Unless the ACDB draws a line, confirms the requirements, and pushes toward a delivery date, each new rotation of project staff will bring forward new ideas – often for valid reasons, he noted – that can potentially derail momentum.

“The risk of doing the right thing is further delay. My responsibility is managing that risk, and when necessary elevating it for a decision. The risk is, if we get to definition on a project by a certain date [and then propose further changes], money is being apportioned overtime based on that. If we delay what we are doing, then our ability to spend the money is affected, the project gets delayed, and that affects our credibility,” Kelsey said.

One of his challenges to project staff is to know and understand a project’s history. Fresh thinking is important, but it can run counter to ACDB consensus and decisions reached years earlier.

Among the many goals of the defence policy is a more streamlined process for capital expenditure management and planning. That may occur in time, but the Army needs to initiate and sustain momentum immediately, Kelsey acknowledged.

“This policy is a blessing for us, but it is a huge load. It’s causing us to hold up a mirror. We are very predisposed to focus on operations, on readiness. Now we need to put some more horsepower into capability development. To keep the momentum on our projects, based on when the funding is coming, based on the targets set by the policy, we actually need more people in my line of governance to enable momentum.”

Staffing within the Directorate of Land Requirements is now a priority one posting and has reached almost 100 per cent; by comparison, staffing across the Army’s headquarters is currently about 92 per cent.

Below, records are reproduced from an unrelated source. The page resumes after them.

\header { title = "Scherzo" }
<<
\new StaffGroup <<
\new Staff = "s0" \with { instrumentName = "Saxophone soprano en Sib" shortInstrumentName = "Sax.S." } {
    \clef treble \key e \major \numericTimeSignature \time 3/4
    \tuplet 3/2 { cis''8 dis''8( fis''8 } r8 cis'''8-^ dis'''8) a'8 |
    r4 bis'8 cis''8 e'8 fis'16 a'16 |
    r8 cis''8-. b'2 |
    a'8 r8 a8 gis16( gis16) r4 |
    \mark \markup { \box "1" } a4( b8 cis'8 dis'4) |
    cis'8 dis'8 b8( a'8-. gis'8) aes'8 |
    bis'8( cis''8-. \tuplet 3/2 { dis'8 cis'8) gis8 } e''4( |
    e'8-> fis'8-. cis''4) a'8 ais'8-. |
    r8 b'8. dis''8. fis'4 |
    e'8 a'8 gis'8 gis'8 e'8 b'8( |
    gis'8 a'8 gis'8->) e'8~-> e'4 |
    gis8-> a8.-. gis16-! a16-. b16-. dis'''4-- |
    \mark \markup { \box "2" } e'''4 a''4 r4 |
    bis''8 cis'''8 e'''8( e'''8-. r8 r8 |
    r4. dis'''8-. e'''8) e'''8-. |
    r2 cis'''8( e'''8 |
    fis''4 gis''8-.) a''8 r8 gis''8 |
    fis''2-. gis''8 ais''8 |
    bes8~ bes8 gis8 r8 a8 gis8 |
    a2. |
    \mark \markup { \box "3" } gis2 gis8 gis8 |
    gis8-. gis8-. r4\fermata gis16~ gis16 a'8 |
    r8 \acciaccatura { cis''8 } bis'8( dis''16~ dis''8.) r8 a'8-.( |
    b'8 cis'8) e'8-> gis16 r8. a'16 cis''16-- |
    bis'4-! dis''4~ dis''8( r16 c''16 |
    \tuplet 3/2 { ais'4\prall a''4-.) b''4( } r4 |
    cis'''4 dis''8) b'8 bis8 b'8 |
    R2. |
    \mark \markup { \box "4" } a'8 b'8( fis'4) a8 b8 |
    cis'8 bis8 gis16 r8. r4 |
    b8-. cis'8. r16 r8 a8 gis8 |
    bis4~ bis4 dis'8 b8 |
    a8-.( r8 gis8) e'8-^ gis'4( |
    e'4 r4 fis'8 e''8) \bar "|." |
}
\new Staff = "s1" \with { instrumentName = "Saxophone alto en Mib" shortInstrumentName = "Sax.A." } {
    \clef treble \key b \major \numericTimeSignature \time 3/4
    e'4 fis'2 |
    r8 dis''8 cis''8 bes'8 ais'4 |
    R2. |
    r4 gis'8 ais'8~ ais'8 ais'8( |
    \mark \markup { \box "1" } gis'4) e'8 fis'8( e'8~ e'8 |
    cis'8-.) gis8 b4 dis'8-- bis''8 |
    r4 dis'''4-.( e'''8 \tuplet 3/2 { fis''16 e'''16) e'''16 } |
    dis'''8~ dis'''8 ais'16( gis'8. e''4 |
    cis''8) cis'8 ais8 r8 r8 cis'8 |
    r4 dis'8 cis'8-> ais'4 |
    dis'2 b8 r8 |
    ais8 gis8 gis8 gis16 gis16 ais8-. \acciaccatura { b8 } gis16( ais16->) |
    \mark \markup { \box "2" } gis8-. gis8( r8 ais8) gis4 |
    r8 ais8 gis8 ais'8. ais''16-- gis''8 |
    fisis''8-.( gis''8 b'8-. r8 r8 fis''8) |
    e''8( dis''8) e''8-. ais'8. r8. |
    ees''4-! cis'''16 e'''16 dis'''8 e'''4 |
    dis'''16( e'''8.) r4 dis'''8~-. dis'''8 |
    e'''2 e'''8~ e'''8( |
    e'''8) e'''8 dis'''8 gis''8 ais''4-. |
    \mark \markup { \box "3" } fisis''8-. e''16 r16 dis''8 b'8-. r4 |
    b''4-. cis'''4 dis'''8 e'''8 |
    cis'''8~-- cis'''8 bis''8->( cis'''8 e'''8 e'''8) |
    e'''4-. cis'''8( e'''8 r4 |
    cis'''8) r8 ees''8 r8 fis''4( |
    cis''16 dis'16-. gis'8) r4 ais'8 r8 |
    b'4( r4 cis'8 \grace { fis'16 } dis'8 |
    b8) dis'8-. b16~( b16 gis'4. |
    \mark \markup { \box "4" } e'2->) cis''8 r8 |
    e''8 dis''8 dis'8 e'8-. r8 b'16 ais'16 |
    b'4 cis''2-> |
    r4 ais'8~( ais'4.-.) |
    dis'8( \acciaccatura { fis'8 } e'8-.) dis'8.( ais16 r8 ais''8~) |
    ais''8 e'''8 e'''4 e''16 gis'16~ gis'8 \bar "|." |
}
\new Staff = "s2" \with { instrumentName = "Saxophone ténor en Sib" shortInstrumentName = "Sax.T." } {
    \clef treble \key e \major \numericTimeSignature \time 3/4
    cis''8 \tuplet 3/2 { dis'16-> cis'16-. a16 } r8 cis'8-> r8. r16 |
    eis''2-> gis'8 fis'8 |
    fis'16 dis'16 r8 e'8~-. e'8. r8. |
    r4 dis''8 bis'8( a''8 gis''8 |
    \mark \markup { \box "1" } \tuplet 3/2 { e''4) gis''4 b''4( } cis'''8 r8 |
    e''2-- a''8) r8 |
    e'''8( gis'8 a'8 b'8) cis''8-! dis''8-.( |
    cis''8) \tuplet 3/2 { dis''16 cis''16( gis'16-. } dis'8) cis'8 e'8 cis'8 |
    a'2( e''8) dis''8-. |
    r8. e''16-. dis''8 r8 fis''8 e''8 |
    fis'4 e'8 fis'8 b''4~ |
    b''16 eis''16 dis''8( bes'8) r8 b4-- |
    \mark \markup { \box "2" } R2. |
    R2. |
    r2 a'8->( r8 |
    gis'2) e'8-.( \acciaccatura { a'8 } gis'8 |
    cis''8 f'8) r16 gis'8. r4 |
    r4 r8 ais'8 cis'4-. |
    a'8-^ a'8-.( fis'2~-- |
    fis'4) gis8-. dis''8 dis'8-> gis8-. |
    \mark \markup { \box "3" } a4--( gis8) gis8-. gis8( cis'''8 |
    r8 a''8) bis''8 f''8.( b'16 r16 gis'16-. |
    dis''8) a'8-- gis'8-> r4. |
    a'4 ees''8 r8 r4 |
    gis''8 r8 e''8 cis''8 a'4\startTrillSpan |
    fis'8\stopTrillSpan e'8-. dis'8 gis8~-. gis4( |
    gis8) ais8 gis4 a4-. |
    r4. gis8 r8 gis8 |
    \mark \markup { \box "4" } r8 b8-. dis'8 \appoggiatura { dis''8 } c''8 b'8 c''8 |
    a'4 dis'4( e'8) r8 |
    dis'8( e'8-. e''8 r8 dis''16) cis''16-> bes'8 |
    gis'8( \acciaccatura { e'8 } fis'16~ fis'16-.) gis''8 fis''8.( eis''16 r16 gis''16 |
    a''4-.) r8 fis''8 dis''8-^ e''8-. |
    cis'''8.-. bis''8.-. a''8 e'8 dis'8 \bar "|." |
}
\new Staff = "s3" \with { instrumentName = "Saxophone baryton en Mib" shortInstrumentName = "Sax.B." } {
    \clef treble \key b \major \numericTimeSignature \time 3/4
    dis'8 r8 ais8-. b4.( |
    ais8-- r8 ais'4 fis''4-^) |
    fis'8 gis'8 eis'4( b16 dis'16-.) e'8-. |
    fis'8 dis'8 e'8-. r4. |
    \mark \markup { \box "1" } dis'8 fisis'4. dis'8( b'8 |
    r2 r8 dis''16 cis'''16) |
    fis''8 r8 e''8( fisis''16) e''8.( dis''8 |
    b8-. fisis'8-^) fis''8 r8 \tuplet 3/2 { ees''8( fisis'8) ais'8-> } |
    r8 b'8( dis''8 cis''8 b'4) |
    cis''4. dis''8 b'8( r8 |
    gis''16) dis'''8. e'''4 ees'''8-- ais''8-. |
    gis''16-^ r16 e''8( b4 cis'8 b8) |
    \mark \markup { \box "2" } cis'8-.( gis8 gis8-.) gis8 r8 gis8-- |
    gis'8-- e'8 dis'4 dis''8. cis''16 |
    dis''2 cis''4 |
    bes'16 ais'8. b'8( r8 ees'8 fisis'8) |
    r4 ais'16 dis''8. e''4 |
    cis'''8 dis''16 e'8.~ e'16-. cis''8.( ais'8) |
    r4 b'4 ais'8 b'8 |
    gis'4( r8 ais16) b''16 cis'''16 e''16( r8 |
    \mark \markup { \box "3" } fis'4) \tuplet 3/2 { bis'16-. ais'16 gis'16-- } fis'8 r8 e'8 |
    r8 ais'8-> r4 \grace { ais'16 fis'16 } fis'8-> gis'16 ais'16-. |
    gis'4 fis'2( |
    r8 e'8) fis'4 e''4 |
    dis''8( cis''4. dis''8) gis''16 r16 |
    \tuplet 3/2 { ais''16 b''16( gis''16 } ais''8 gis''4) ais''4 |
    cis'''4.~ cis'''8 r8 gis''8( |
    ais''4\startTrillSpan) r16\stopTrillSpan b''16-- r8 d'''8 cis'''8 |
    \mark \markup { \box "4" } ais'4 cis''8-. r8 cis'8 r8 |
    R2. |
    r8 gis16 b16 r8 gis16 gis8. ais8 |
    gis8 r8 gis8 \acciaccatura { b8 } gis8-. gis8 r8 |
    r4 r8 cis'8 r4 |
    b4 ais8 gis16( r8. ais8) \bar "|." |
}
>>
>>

The Army is seeking private sector contractors for some specific work to bolster projects. And although it is not under his purview, Kelsey is also “fighting” for additional funding and resources for the Assistant Deputy Minister Materiel branch of National Defence to keep projects moving once they gain traction.

Among the many projects on Kelseys plate is CIED modernization. Photo: DND

Among a shortlist of projects that will require “major muscle movements” through various approvals are the C-6 machine gun replacement, logistics vehicle modernization, enhanced recovery capability, and the Land Vehicle Crew Training System [see page 22 for a profile of the project].

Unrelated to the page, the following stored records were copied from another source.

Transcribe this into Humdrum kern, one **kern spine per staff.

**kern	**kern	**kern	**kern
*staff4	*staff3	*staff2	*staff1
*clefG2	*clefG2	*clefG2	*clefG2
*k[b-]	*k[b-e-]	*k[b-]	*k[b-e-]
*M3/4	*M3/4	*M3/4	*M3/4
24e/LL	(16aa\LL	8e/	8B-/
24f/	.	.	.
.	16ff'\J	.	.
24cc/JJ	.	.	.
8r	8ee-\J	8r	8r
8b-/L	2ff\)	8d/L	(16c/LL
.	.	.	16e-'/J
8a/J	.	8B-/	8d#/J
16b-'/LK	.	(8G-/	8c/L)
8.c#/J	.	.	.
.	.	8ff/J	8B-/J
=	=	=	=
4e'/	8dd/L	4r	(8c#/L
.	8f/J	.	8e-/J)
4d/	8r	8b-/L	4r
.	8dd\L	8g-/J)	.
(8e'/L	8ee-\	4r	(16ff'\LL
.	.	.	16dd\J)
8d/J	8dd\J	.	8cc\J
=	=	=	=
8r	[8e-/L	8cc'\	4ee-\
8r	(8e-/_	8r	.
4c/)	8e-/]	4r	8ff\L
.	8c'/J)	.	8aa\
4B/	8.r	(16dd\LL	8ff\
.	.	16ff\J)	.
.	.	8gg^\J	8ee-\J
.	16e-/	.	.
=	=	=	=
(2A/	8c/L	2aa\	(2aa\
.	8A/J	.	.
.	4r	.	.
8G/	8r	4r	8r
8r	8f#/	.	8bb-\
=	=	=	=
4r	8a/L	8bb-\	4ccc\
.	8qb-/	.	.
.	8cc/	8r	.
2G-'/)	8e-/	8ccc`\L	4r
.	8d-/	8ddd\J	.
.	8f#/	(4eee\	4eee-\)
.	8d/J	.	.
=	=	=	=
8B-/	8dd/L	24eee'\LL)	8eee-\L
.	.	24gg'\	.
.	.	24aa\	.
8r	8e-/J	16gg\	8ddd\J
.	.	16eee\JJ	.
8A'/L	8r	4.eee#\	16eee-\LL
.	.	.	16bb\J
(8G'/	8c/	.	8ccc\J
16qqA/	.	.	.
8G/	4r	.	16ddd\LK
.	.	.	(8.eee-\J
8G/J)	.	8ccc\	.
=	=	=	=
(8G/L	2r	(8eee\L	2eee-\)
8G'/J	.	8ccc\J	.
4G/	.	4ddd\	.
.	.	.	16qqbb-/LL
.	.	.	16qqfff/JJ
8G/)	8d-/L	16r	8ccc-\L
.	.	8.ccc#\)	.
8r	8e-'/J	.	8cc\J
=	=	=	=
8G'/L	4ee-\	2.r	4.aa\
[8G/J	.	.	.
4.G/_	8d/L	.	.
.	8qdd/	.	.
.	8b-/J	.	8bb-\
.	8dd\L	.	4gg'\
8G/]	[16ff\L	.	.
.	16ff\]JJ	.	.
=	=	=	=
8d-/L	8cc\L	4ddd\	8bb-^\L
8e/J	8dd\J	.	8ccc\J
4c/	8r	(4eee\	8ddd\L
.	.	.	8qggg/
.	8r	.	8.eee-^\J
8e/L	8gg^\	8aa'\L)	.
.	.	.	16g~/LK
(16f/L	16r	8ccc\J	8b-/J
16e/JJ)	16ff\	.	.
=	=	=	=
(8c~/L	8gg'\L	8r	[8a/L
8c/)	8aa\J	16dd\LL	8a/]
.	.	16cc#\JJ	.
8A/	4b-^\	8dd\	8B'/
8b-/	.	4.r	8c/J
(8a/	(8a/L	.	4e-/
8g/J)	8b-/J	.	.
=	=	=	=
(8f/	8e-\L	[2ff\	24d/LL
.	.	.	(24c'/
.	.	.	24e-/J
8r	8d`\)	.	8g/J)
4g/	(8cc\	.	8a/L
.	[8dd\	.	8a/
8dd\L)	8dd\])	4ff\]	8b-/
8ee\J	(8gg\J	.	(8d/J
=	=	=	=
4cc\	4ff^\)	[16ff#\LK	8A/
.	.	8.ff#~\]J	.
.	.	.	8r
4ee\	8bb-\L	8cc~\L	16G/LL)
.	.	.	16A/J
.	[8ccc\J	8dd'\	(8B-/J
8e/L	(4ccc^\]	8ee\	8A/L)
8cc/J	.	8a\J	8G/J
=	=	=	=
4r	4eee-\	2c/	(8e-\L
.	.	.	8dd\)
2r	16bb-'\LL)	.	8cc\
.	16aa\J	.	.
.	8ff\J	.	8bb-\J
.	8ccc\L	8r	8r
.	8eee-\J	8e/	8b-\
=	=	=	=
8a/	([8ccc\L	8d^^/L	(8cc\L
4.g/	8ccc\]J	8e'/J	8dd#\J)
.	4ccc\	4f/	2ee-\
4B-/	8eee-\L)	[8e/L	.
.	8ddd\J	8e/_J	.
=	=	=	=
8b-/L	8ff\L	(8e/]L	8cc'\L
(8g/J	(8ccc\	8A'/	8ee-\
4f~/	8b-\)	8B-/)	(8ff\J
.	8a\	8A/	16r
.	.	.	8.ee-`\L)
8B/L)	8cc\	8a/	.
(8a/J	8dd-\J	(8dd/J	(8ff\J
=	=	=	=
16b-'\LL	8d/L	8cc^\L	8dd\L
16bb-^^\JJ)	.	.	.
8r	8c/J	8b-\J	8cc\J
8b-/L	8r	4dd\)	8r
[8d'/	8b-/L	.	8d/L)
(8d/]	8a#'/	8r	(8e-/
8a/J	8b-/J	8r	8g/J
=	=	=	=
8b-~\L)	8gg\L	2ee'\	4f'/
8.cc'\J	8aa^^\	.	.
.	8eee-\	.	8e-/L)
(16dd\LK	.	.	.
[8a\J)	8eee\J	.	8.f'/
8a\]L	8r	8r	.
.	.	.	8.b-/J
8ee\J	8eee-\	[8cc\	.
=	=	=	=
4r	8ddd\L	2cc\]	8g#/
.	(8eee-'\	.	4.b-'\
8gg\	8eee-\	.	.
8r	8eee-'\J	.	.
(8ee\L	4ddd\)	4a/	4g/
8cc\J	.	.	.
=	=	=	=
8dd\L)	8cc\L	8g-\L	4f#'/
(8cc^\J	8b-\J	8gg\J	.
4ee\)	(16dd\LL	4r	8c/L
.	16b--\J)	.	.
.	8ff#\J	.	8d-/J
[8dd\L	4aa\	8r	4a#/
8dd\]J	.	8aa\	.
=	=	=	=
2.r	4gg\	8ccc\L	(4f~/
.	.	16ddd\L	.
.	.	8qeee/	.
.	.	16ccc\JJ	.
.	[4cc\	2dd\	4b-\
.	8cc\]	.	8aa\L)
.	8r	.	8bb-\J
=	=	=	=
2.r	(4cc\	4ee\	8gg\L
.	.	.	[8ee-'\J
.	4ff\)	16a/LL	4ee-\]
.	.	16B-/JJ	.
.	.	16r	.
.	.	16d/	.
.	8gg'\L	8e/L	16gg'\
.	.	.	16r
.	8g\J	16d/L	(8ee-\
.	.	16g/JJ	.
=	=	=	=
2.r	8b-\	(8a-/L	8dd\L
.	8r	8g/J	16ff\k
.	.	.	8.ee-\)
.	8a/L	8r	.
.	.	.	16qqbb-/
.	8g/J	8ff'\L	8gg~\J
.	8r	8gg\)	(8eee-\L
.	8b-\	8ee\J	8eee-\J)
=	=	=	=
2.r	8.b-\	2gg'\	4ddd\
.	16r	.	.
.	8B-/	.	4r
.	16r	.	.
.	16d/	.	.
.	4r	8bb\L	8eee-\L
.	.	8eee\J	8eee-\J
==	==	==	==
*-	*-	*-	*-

“We are looking at which projects are lagging and who do we need to engage to make sure the costing doesn’t become an eight-month delay.”

Avoiding delays and moving more projects through the procurement system at a steadier pace suggests a great level of agility. Kelsey’s approach has been to focus on communication and encouraging more collaboration to initiate momentum. That might seem counterintuitive to a hierarchical and directive military culture, but it’s critical to change management and achieving enduring solutions, he said.

“The thing about Army organizational culture is that we are obliged to be agile and adaptive to a future threat that we don’t actually have a complete understanding of. So that change mentality is absolutely inculcated in our culture. But it is equally true that we are guardians of tradition and there is an institutional resistance to change when it comes to the structure of a unit or how training is conducted. It is conflict in the sense that it is ideas in opposition.”

Debate within the Army for a particular capability, or a new structure of a light infantry battalion, or how to access more capacity from the Reserve “is rarely a discussion about why we need to do it, it’s the how,” he observed.

To monitor the progress of the capital program in response to Strong, Secure, Engaged (SSE) – and perhaps reduce the number of stickies in the document – Kelsey would like to create an online dashboard to help “get better at the business of what we do.”

He credited his predecessors with the idea but admitted, as a new guy in the job – Kelsey began in December having previously served as chief of staff to the multinational land component command in Iraq – an online tool would allow him to see the holistic picture and track progress.

“Each organization [in the Army] has very detailed and responsive synchronization tools – Excel spreadsheets. But we need a tool that is a layer above, that allows us to understand in the context of SSE if we are on track, if we’re making the right choices.”